Éveline, car c’était elle, s’arrêta sur le seuil, jusqu’à ce que sa mère eût achevé ses prières ; alors elle se jeta sur le sein de lady Vargrave, et se mit à sangloter, comme si son cœur allait se briser ; elle éprouvait les émotions ardentes, généreuses, irrésistibles qui appartiennent à la jeunesse. Peut-être lady Vargrave les avait-elle connues jadis ; au moins elle savait encore les comprendre.

Elle pressa son enfant contre son cœur ; elle écarta les cheveux qui couvraient son front, le baisa avec tendresse, et lui adressa de douces paroles de consolation.

« Mère, dit Éveline en sanglotant, je ne pouvais dormir, je ne pouvais reposer. Bénissez-moi, embrassez-moi encore une fois. Dites-moi que vous m’aimez !… vous ne pouvez m’aimer comme je vous aime ; mais dites-moi que je vous suis chère, dites-moi que vous me regretterez… mais pas trop !… dites-moi… »
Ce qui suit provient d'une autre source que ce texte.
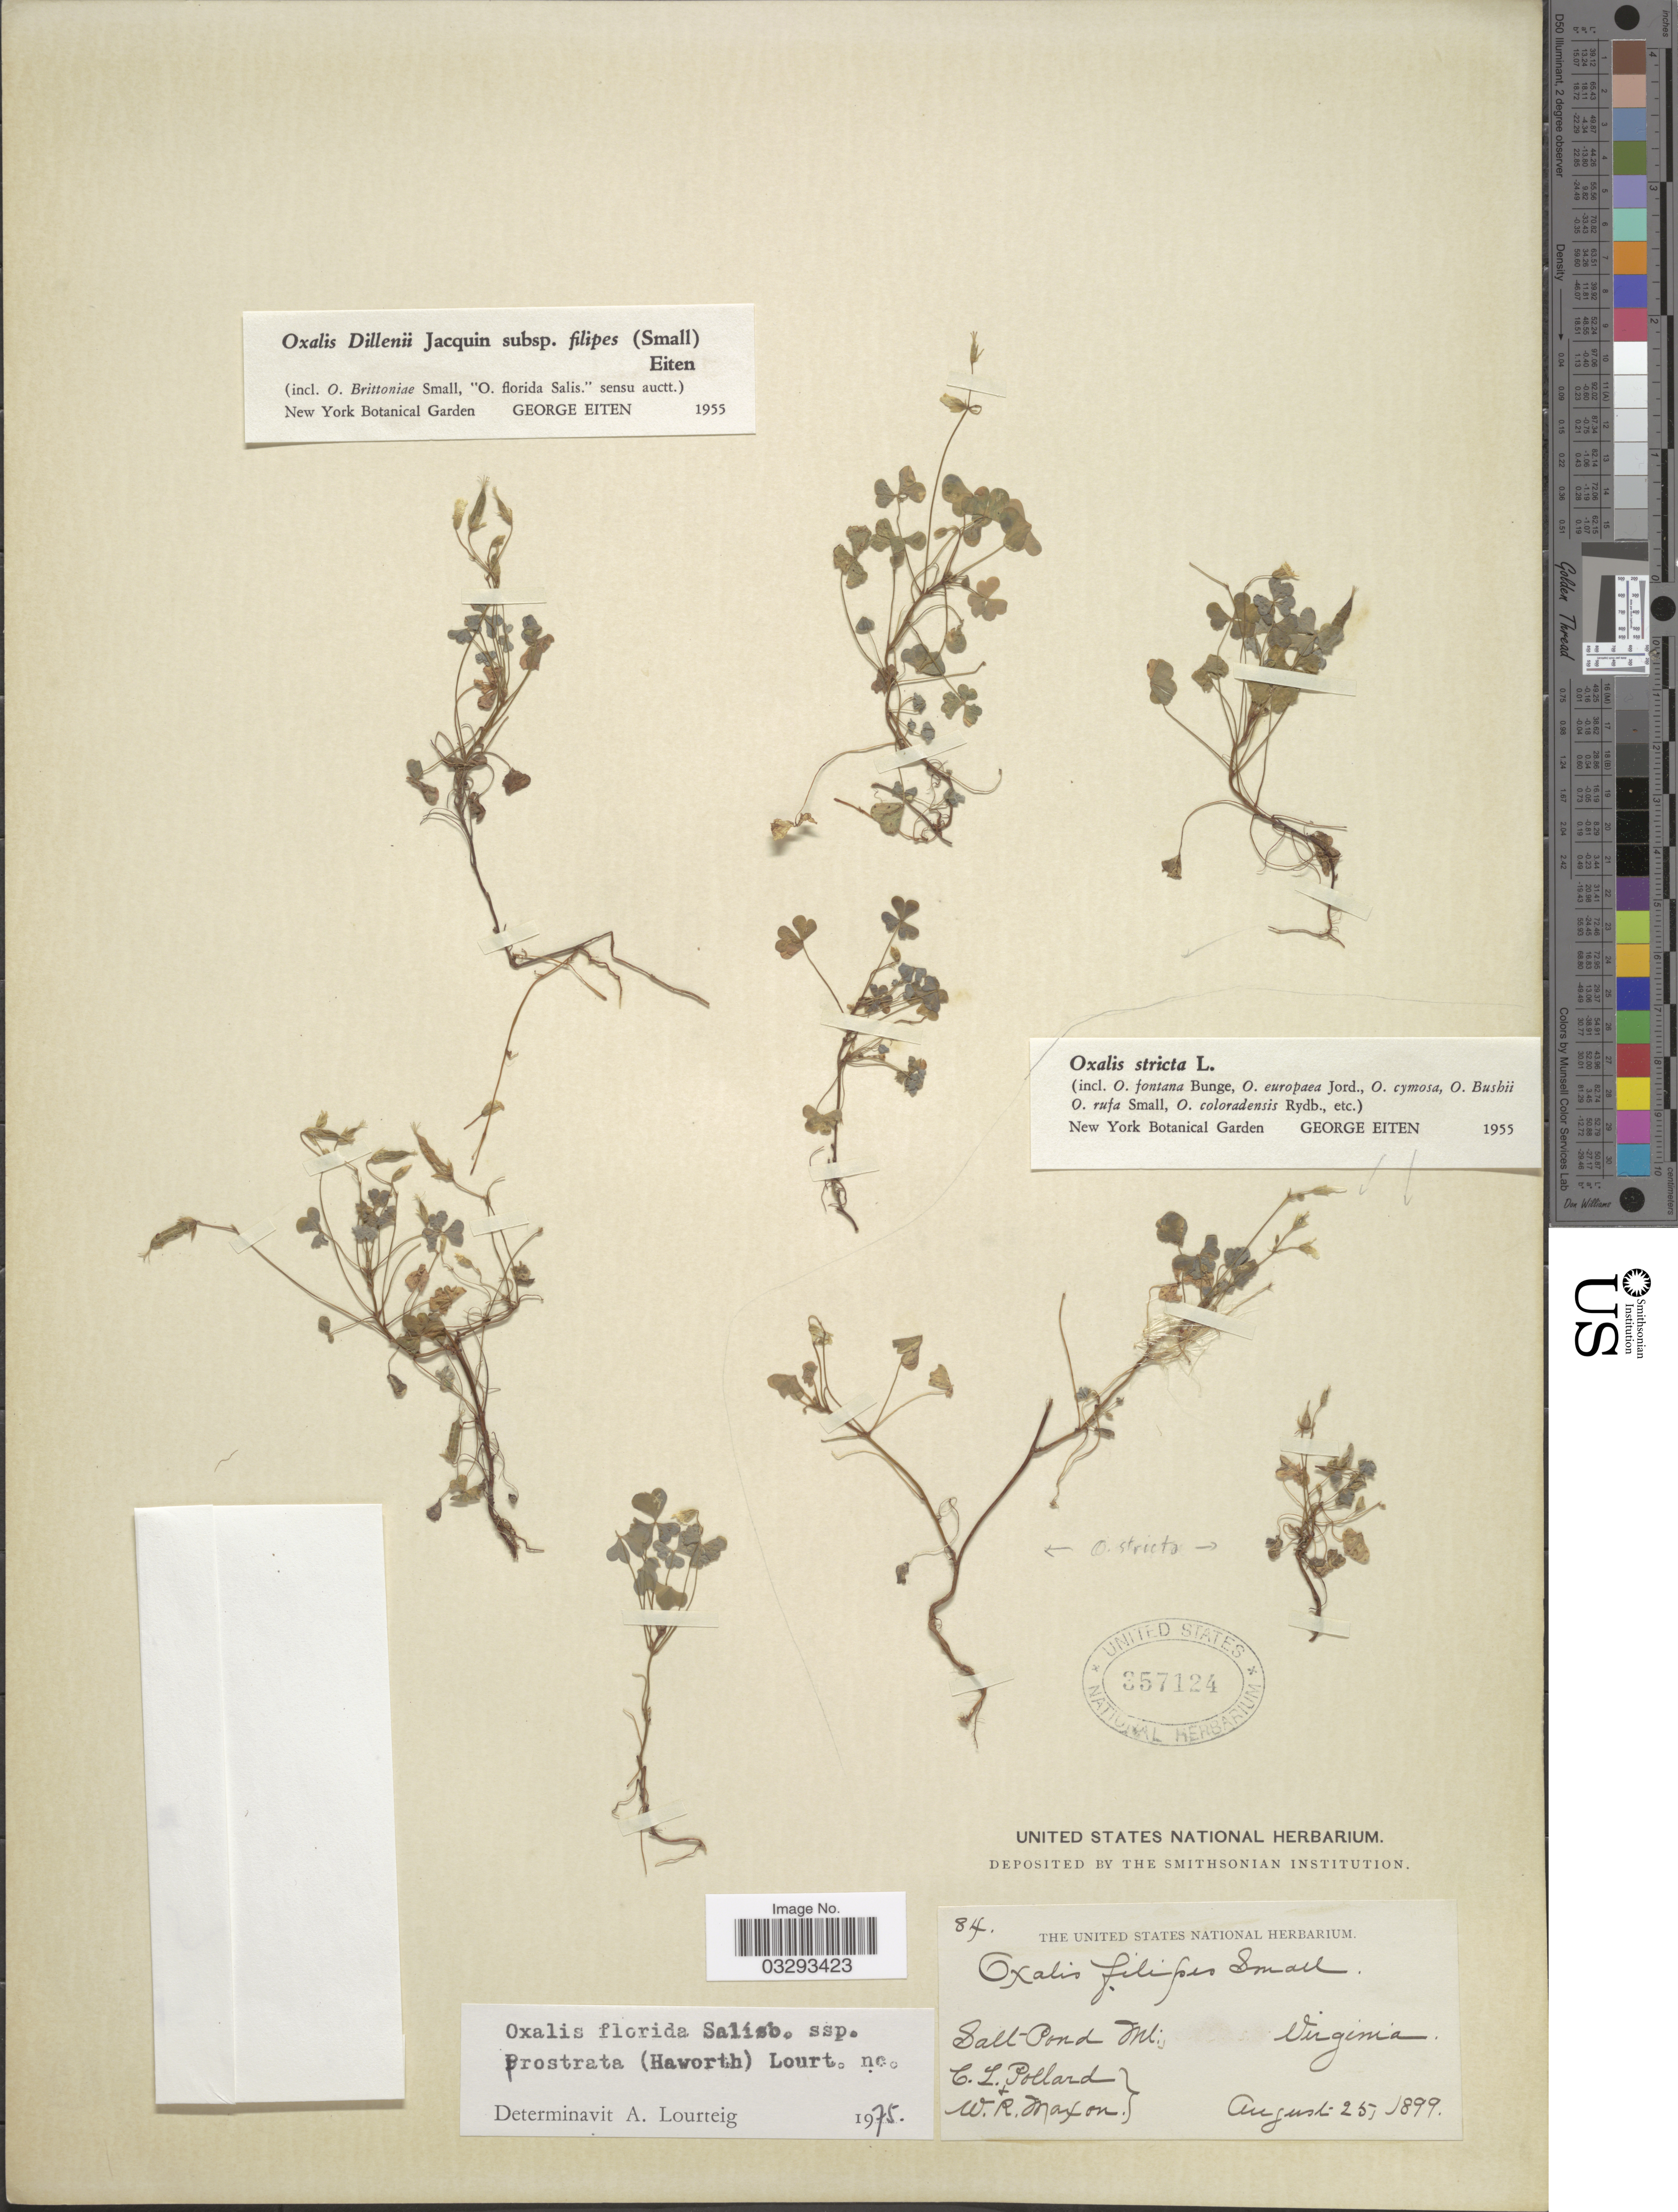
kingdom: Plantae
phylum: Tracheophyta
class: Magnoliopsida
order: Oxalidales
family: Oxalidaceae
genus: Oxalis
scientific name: Oxalis florida subsp. prostrata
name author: (Haw.) Lourteig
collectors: C. L. Pollard & W. R. Maxon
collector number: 84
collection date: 1899-08-25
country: United States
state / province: Virginia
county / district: Giles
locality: Salt Pond Mt.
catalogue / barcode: US 357124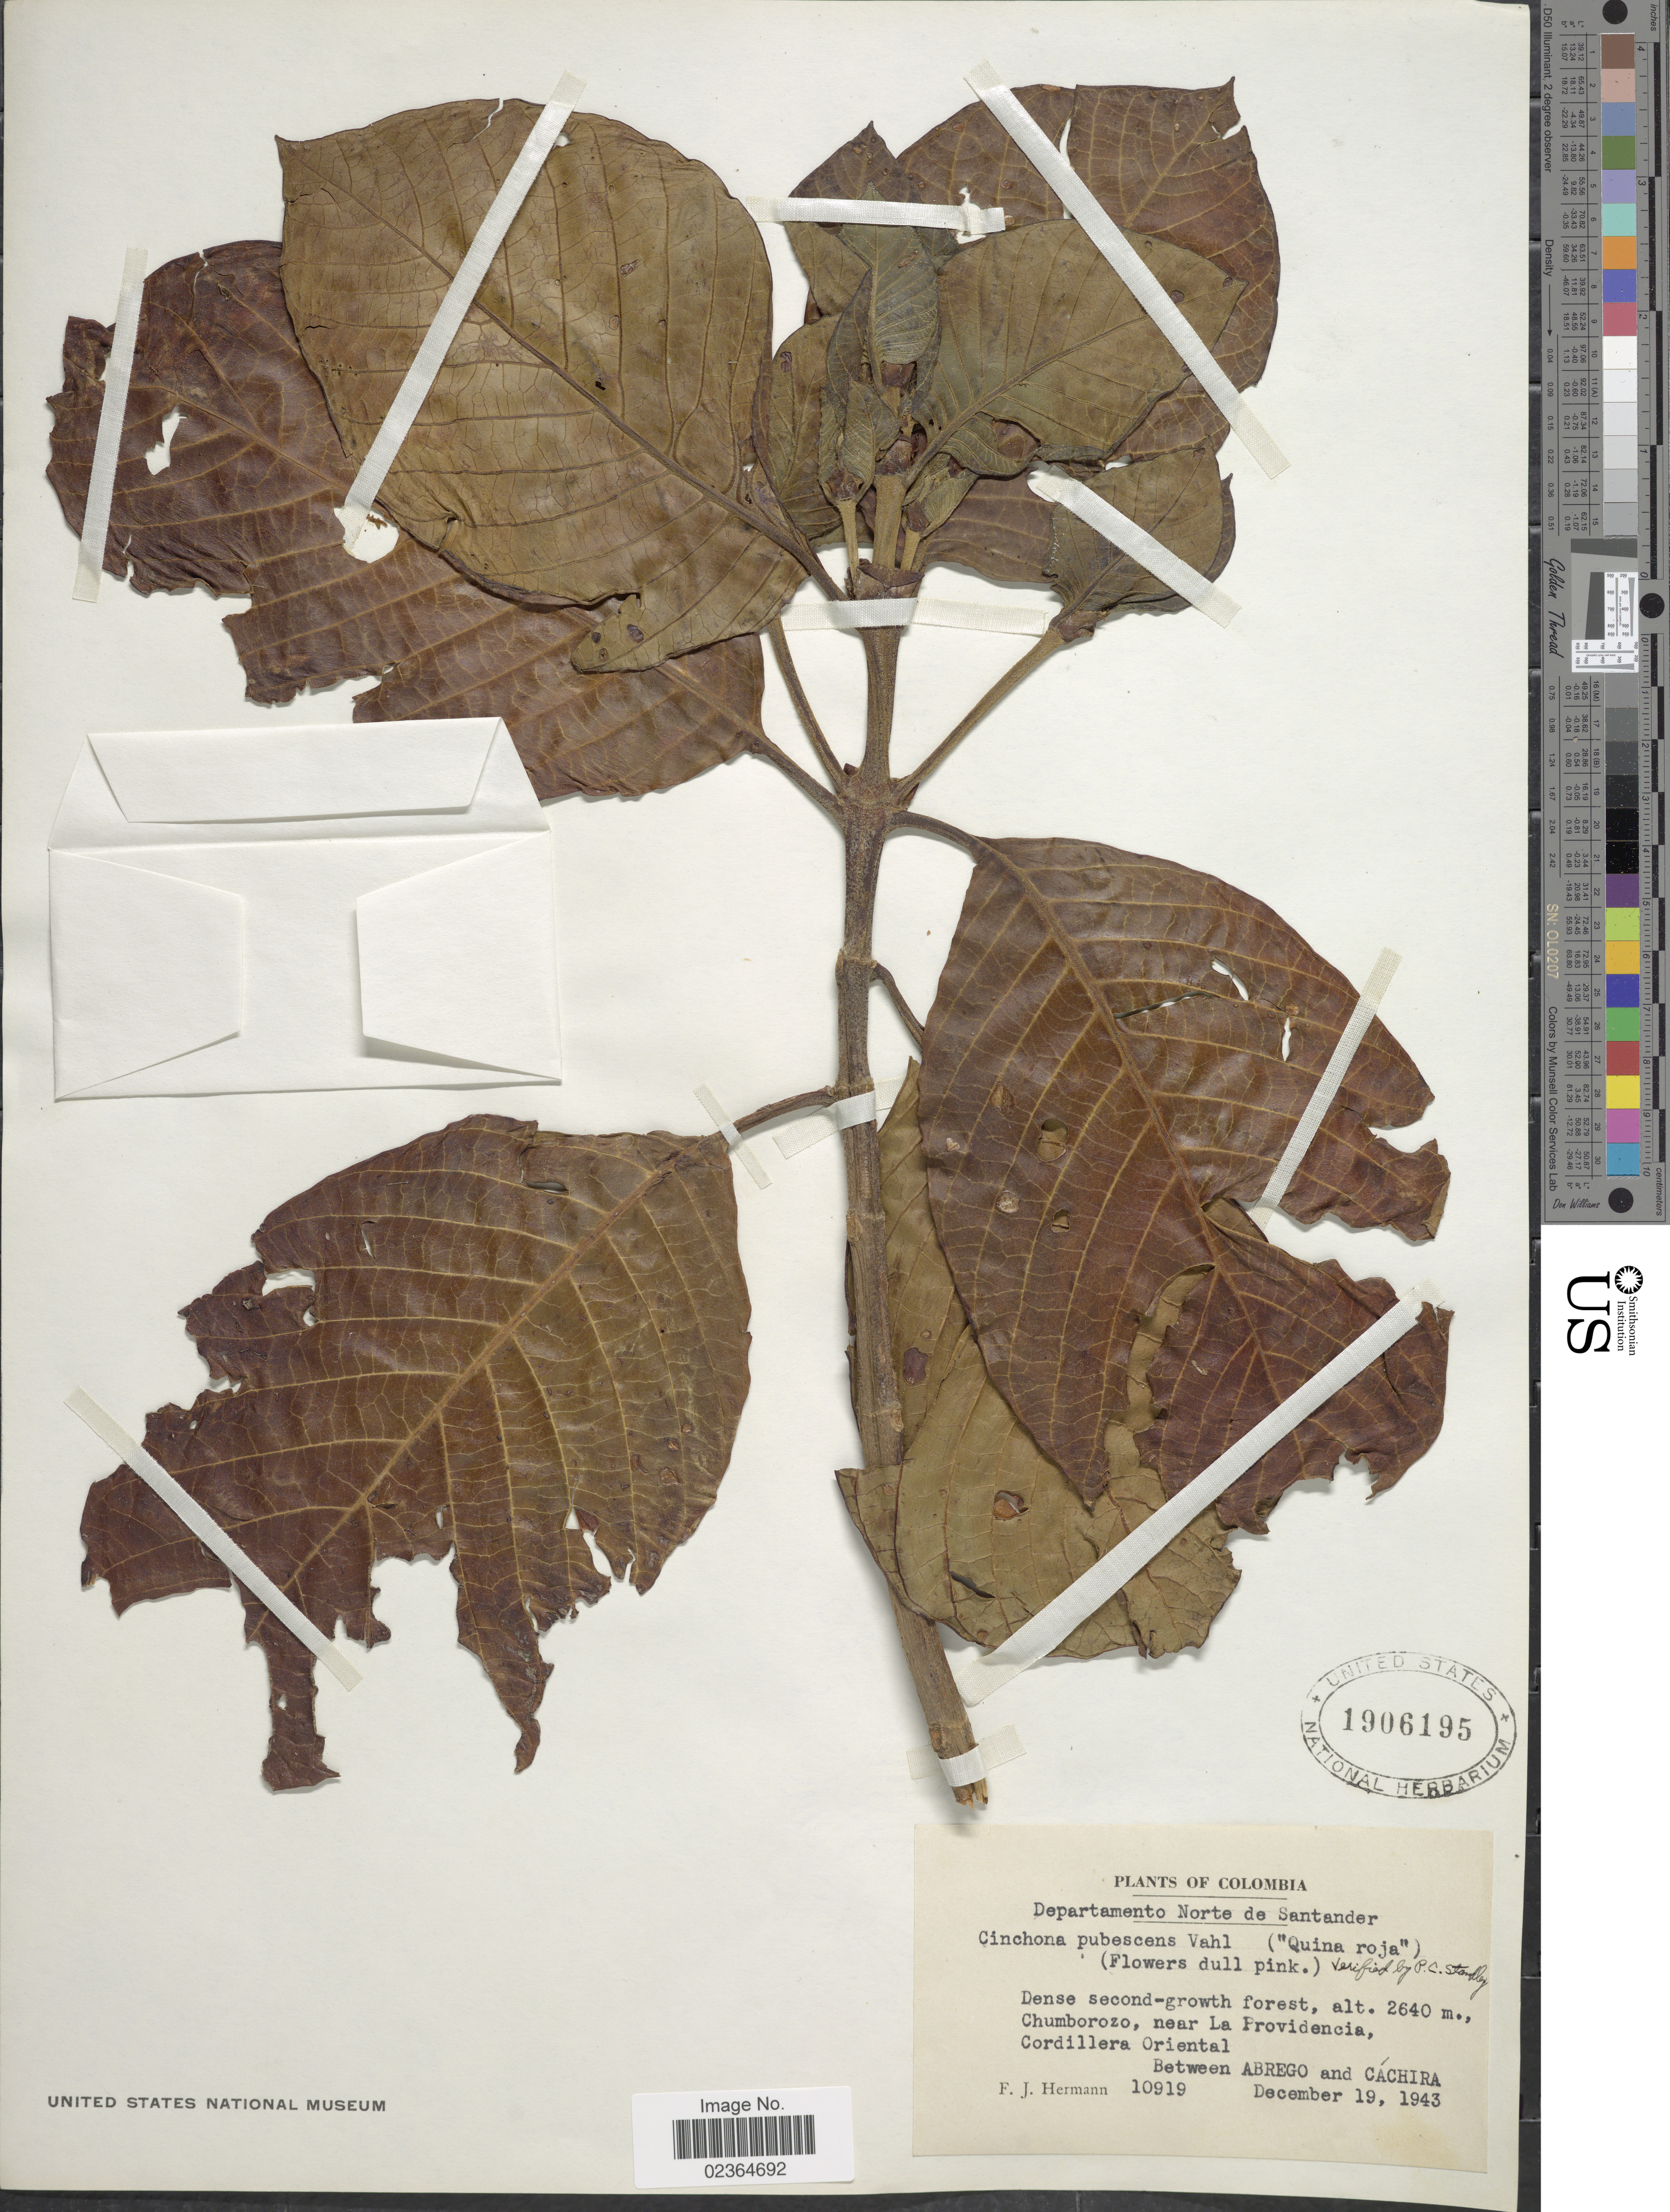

Ici Éveline s’arrêta, et n’en put dire davantage.

« Ma bonne, ma tendre Éveline, dit lady Vargrave, il n’y a rien au monde que j’aime autant que vous : ne croyez pas que je sois ingrate.

— Ingrate ! pourquoi dites-vous ingrate ?… Votre enfant, votre unique enfant ! »

Et Éveline couvrait avec véhémence le visage et les mains de sa mère de larmes et de baisers.